Desde escolher que roupa vestir pela manhã até decidir o que teremos para o jantar, estamos constantemente engajados em fazer opções. A maioria dessas escolhas é feita após pesarmos os fatores e qualidades associados àquilo que está sendo escolhido. Escolhemos nossa roupa baseados na imagem que queremos projetar, nossa auto-identidade, ou talvez pelas exigências do emprego. Escolhemos nosso jantar com base na saúde ou no sabor. Nenhuma dessas escolhas realmente é aquilo que chamamos de opção livre. Na verdade, seria mais acurado chamá-la de escolha compulsória, pois em última análise, o motivo pelo qual você escolheu é porque há alguma coisa naquilo que fez você querer ou precisar daquilo.
É apenas quando temos à frente dois objetos aparentemente idênticos, e mesmo assim escolhemos um em detrimento do outro, que podemos dizer que realmente escolhemos.
Agora voltemos a Avraham
Já aos três anos de idade Avraham começou a longa busca pelo único D'us verdadeiro.31 Depois que ele O reconheceu, devotou o resto de sua vida a espalhar a verdade num mundo totalmente pagão. A tarefa solitária de Avraham o chamava a usar todas as suas energias, indo além do ponto do auto-sacrifício. Apesar disso, ele nunca fugiu a isso, e sempre perseverou.
Sob essa luz, não admira que D'us prometa a Avraham que “… Eu estabelecerei Meu pacto entre Eu e você, e entre sua semente depois de você no decorrer das suas gerações como um pacto eterno, para ser um D'us para você e sua semente depois de você…”32
Não foi senão até a Outorga da Torá no Monte Sinai que D'us realmente escolheu a nação judaica. Ele os escolheu não por causa de qualidades superiores que eles tivessem. Pelo contrário, A Outorga da Torá no Monte Sinai celebra D'us escolhendo os judeus para serem “um reino de príncipes e uma nação sagrada,”33 apesar de sua aparente semelhança com as outras nações do mundo.

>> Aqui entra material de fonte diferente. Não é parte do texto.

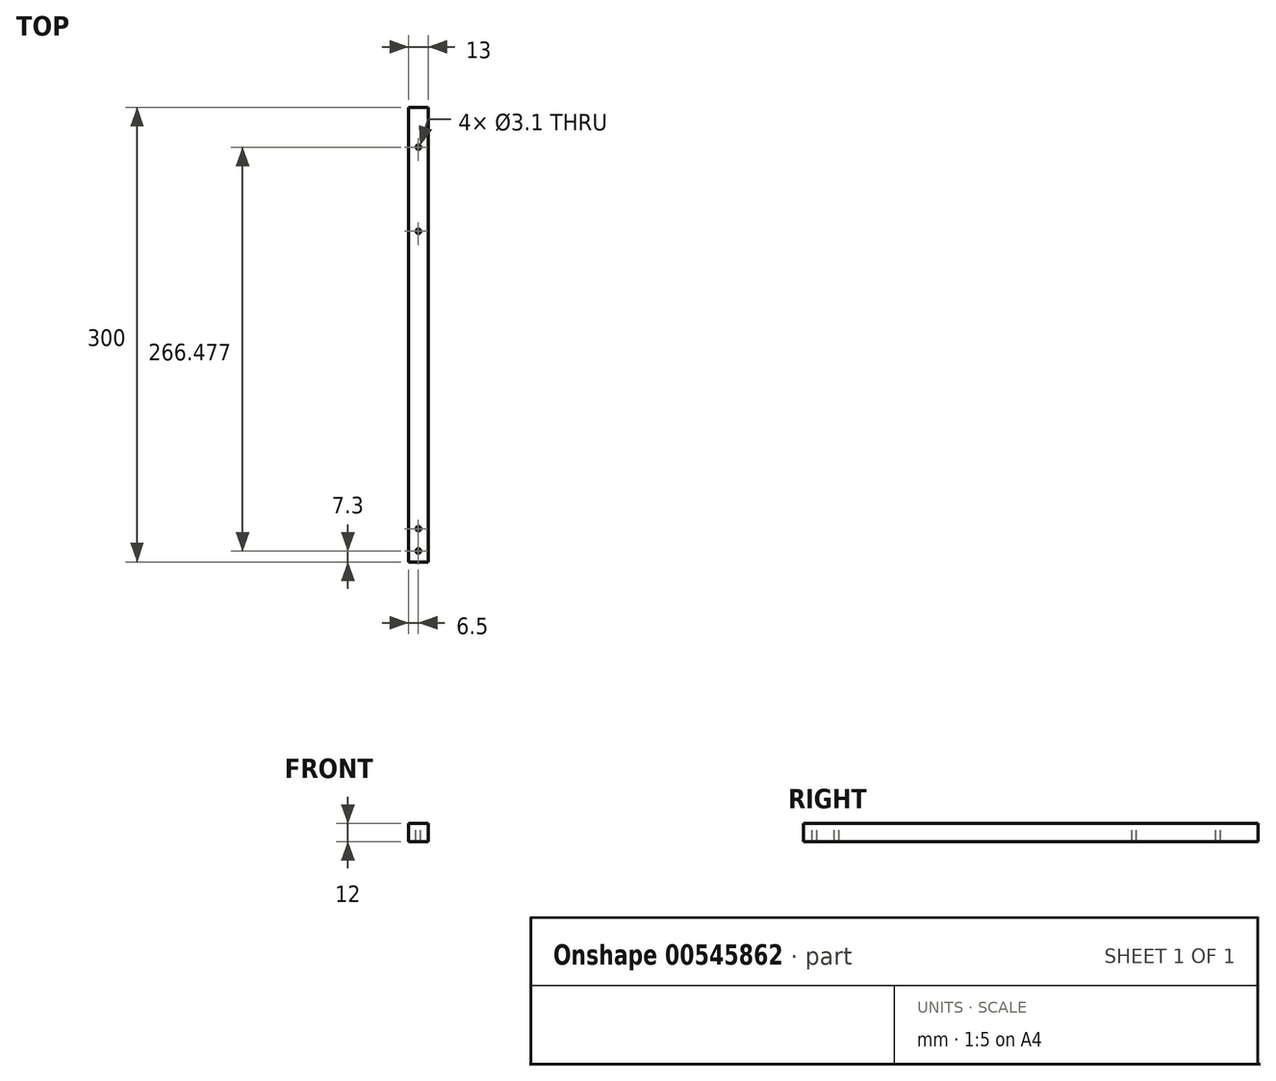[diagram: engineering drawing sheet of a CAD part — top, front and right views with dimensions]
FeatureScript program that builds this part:
annotation { "Feature Type Name" : "Feature", "Feature Type Description" : "" }
export const myFeature = defineFeature(function(context is Context, id is Id, definition is map)
    precondition{}
    {
        {
            var Q0;
            Q0=qCreatedBy(makeId("Front.planeOp"),FACE);
            var sketch = newSketch(context, id + "F0", { "sketchPlane" : qUnion([Q0])});
            skLineSegment(sketch, "E0.bottom", {"start": v(6.5, -6) * mm, "end": v(-6.5, -6) * mm});
            skLineSegment(sketch, "E0.top", {"start": v(6.5, 6) * mm, "end": v(-6.5, 6) * mm});
            skLineSegment(sketch, "E0.left", {"start": v(6.5, -6) * mm, "end": v(6.5, 6) * mm});
            skLineSegment(sketch, "E0.right", {"start": v(-6.5, -6) * mm, "end": v(-6.5, 6) * mm});
            skPoint(sketch, "E0.middle", {"position": v(0, 0) * mm});
            skSolve(sketch);
        }
        {
            var Q0;
            Q0=qSketchRegion(id+"F0",true);
            extrude(context, id + "F1", {"entities" : qUnion([Q0]), "oppositeDirection" : true, "depth" : 300 * mm, "offsetDistance" : 25.4 * mm});
        }
        {
            var Q0;
            Q0=makeQuery(id+"F1.opExtrude","SWEPT_FACE",FACE,{"disambiguationData":[OSD([sQuery(id+"F0.wireOp",EDGE,"E0.top")])]});
            var sketch = newSketch(context, id + "F2", { "sketchPlane" : qUnion([Q0])});
            skCircle(sketch, "E1", {"center": v(0, 7.3) * mm, "radius": 1.55 * mm});
            skCircle(sketch, "E2", {"center": v(0, 22) * mm, "radius": 1.55 * mm});
            skSolve(sketch);
        }
        {
            var Q0;
            Q0=qSketchRegion(id+"F2",true);
            extrude(context, id + "F3", {"entities" : qUnion([Q0]), "operationType" : NewBodyOperationType.REMOVE, "endBound" : BoundingType.THROUGH_ALL, "oppositeDirection" : true, "depth" : 25.4 * mm, "offsetDistance" : 25.4 * mm});
        }
        {
            var Q0;
            {var subQ0=sQuery(id+"F0.wireOp",EDGE,"E0.top");var subQ1=makeQuery(id+"F1.opExtrude","CAP_EDGE",EDGE,{"disambiguationData":[OSD([subQ0])],"isStart":false});Q0=makeQuery(id+"F2.imprint","IMPRINT",FACE,{"disambiguationData":[TD([[makeQuery(id+"F2.imprint","IMPRINT",EDGE,{"derivedFrom":subQ1}),1.0]])]});}
            var sketch = newSketch(context, id + "F4", { "sketchPlane" : qUnion([Q0])});
            skCircle(sketch, "E3", {"center": v(0, 273.78) * mm, "radius": 1.55 * mm});
            skCircle(sketch, "E4", {"center": v(0, 218.28) * mm, "radius": 1.55 * mm});
            skSolve(sketch);
        }
        {
            var Q0;
            Q0 = qSketchRegion(id + "F4", true);
            extrude(context, id + "F5", {"entities" : qUnion([Q0]), "operationType" : NewBodyOperationType.REMOVE, "oppositeDirection" : true, "depth" : 25 * mm, "offsetDistance" : 25 * mm});
        }
    });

Em outras palavras, antes do Sinai, D'us escolhendo Avraham e seus descendentes foi baseado naquilo que pode ser chamado de “uma escolha arrazoada”. No Monte Sinai foi uma escolha “real”, supra-racional.3435
Vínculo Inquebrantável
A Mishná declara: “Qualquer amor que depende uma uma consideração especifica – quando aquela consideração desaparece, o amor cessa; se não depender de uma consideração específica – nunca cessará.”36
Não fomos escolhidos para nos tornarmos “uma luz entre as nações” devido a quaisquer qualidades únicas. Pelo contrário, o Judaísmo é baseado na escolha de D'us por nós apesar de nossa não-singularidade. Mas é exatamente este tipo de escolha que torna nossa missão única neste mundo a mais humilde e inspiradora.